_ASSIGNMENT_. Count the lines below that contain the string "which", with case taken into account, and give only the resulting number.

_RECORDED DATA_.
((

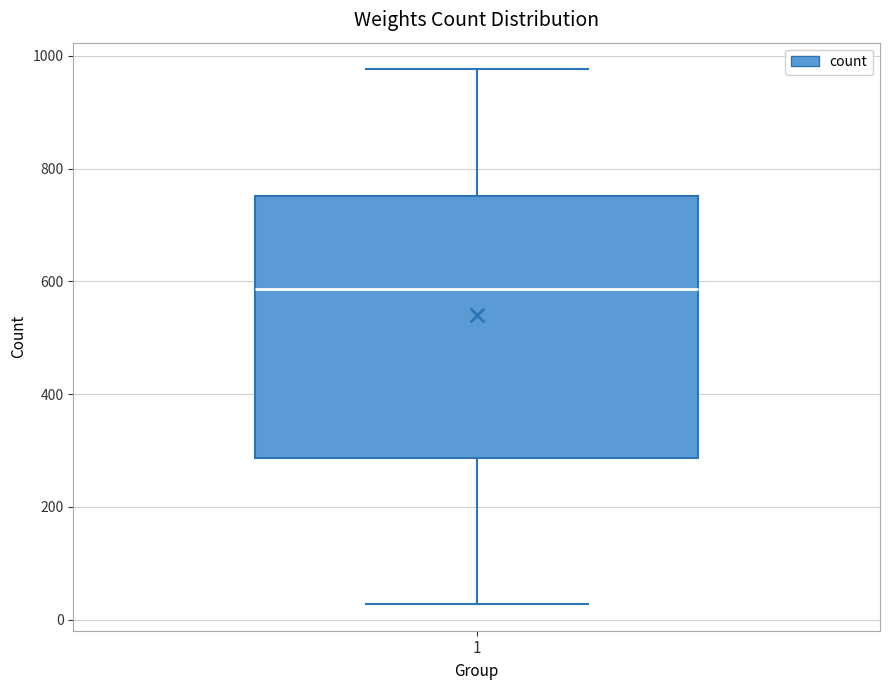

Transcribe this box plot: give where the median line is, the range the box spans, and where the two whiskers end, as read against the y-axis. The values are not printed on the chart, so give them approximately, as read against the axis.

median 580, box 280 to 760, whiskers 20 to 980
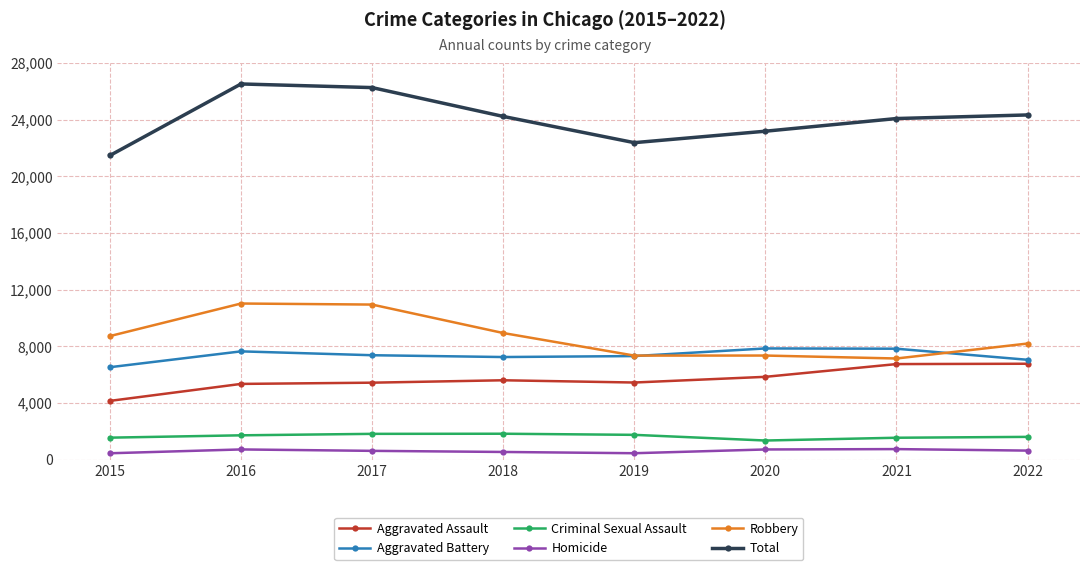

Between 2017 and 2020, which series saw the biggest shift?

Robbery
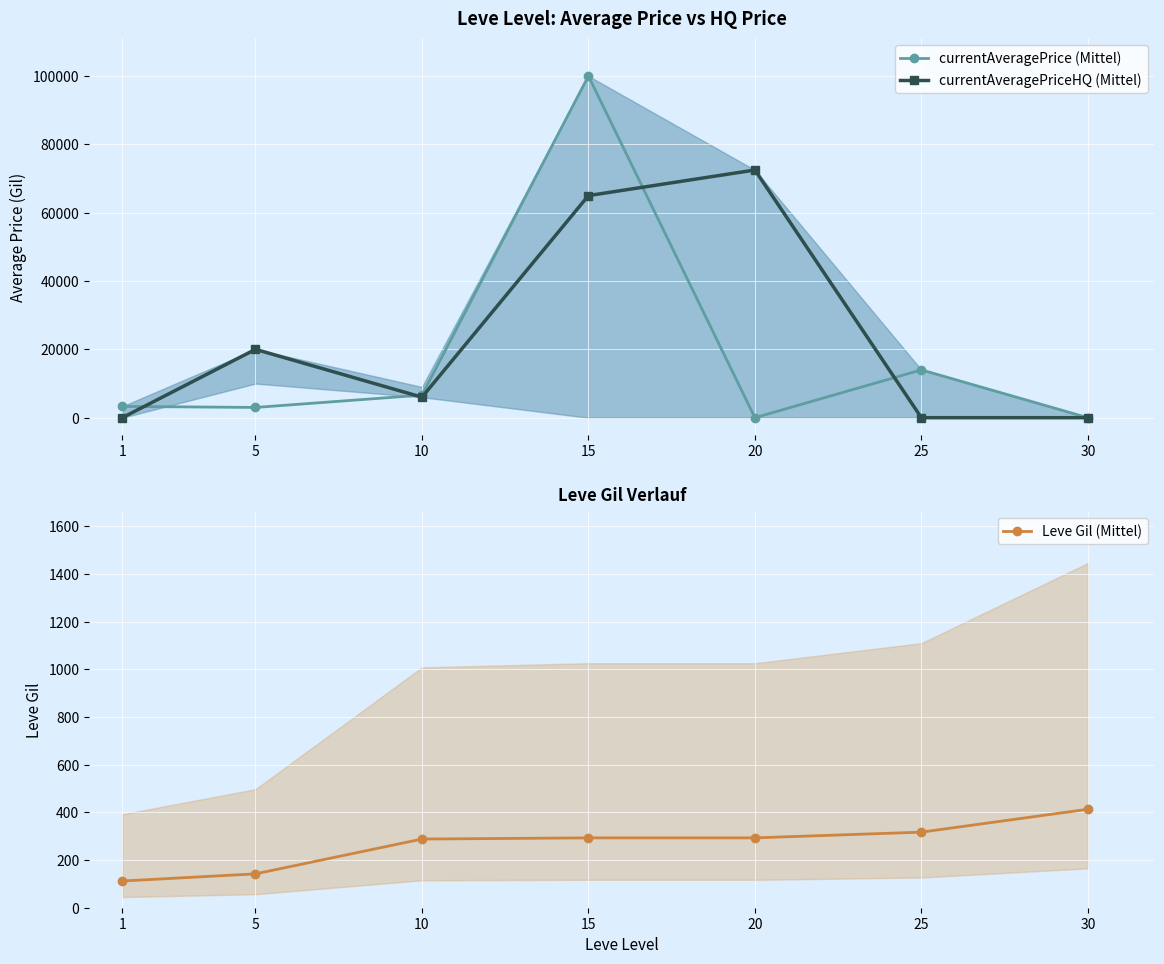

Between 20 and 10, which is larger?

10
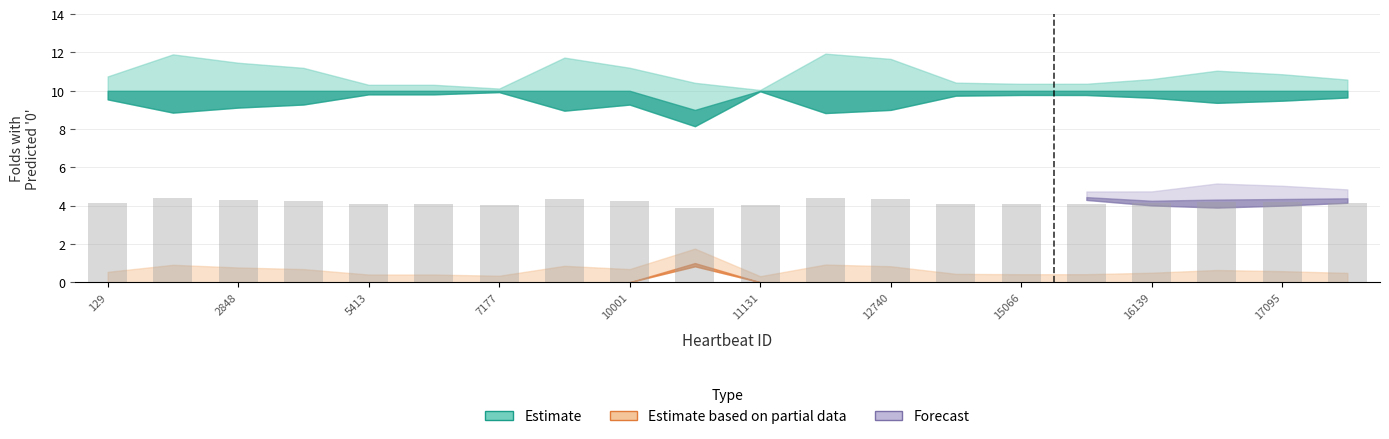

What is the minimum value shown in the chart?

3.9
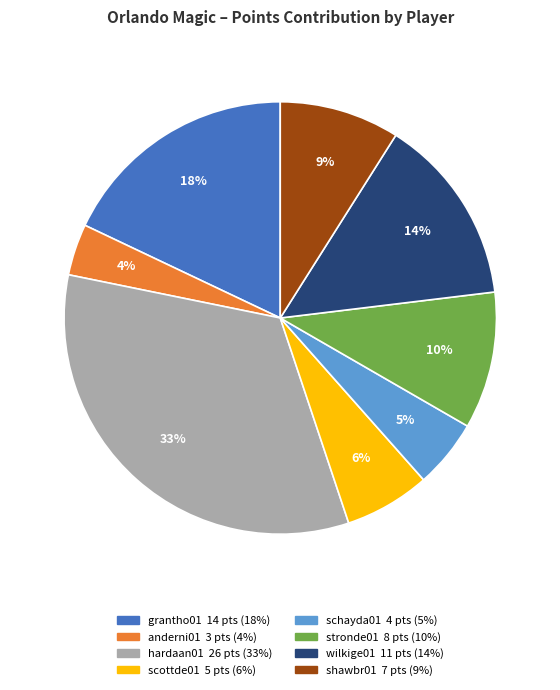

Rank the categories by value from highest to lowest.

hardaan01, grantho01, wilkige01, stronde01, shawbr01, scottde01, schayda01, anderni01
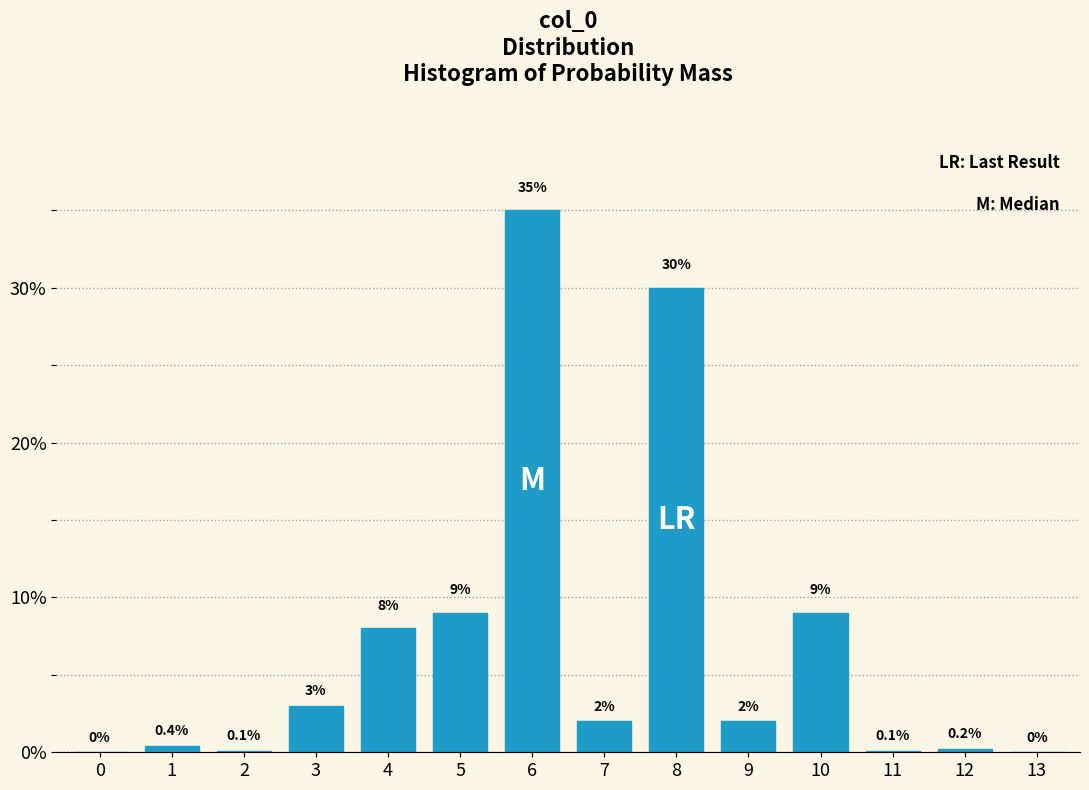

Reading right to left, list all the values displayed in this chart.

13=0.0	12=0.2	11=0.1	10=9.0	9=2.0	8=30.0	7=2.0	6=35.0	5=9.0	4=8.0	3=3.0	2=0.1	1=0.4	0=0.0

))

_FINISHED EXERCISE_. 2